An overview of the selection procedure, its tests, approximate duration, and

initial training can be found in Figure 1.

Fig. 1. Overview of the selection (number 1 and 2 and their branches) and the first part of training of

the RNLAF (number 3 and number 4 and its branche). The branches of number 1 and 2

are connected since they belong to the application tract of the aviator applicant.

Branches 3 and 4 are separate from the application tract since applicants are hired by the

RNLAF in these stages.


19

1.4 Research question and hypotheses The goal of the RNLAF selection procedure is to select the ideal candidates to be

trained as military aviators. To meet this goal the selection procedure must have

a high predictive validity and must measure constructs that are highly predictive

of the performance of trainee aviators. Since 2005 no validation study has been

performed. Therefore it is unknown what the predictive validity of the RNLAF

selection procedure (Fig 1, part 2. Selection tests on previous page) for the

fail/pass criterion in the EMFT is for the period of 2005 to 2008. Norms,

standards and methods of the selection tests have changed substantially around

2005. Therefore scores from tests taken before 2005 are not included in this

validation study. After 2005 the tests largely remained the same (Tactische

Luchtvaart [Tactical Air Force], 2007).

This leads to the following research question: What is the predictive validity of

the pilot selection tests (the tests of psychological assessments 1 & 2, the

automated pilot selection system, and the practical flight selection) of the Royal

Netherlands Air Force concerning the chances of succeeding the Elementary

Military Flight Training for the years 2005 to 2008?

1.4.1. Statistical testing

For the RNLAF it is important to keep the number of persons that fail the EMFT

when they were predicted to pass as low as possible. In statistical terms these

persons are called: false positives. The persons that are predicted to fail but

would pass if they were to take part in the EMFT are called false negatives.
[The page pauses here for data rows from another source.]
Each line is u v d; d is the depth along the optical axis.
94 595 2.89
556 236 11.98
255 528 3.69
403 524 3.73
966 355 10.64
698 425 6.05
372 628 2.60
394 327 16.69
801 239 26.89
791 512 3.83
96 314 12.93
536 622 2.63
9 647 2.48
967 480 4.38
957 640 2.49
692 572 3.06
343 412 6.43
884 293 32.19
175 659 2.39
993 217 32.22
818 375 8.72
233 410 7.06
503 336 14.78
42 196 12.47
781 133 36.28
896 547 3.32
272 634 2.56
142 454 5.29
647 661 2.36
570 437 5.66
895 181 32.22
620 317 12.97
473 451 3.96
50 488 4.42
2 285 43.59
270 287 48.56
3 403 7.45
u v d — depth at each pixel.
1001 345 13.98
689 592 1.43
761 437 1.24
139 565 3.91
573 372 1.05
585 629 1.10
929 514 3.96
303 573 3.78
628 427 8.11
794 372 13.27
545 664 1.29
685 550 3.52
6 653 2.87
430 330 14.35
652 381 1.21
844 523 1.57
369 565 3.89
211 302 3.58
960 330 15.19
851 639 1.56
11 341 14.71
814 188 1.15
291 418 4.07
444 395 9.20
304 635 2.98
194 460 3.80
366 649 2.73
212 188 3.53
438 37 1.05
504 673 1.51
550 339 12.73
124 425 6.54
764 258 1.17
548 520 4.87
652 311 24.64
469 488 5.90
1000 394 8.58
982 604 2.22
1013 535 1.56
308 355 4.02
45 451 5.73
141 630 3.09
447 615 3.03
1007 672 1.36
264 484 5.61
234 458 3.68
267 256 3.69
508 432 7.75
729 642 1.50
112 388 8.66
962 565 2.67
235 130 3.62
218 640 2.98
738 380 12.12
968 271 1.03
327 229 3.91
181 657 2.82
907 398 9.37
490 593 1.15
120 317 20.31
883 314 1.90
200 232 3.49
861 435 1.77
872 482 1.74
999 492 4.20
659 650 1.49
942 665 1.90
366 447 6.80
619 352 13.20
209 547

A

high percentage of false positives would cost the RNLAF money while a high

percentage of false negatives would cause the RNLAF to miss out on potentially

good aviators.

When looking at the predictive validity of selection tests it is thus also

important to address the change of both false positives and false negatives, also

known as a change in wrong classifications. This leads to the following

hypothesis:


20

Hypothesis 1: Using the predictors from the selection tests of the RNLAF causes

an change in wrong classification when compared to classification without

predictors.

Conclusions drawn from previous validity research lead to several hypotheses.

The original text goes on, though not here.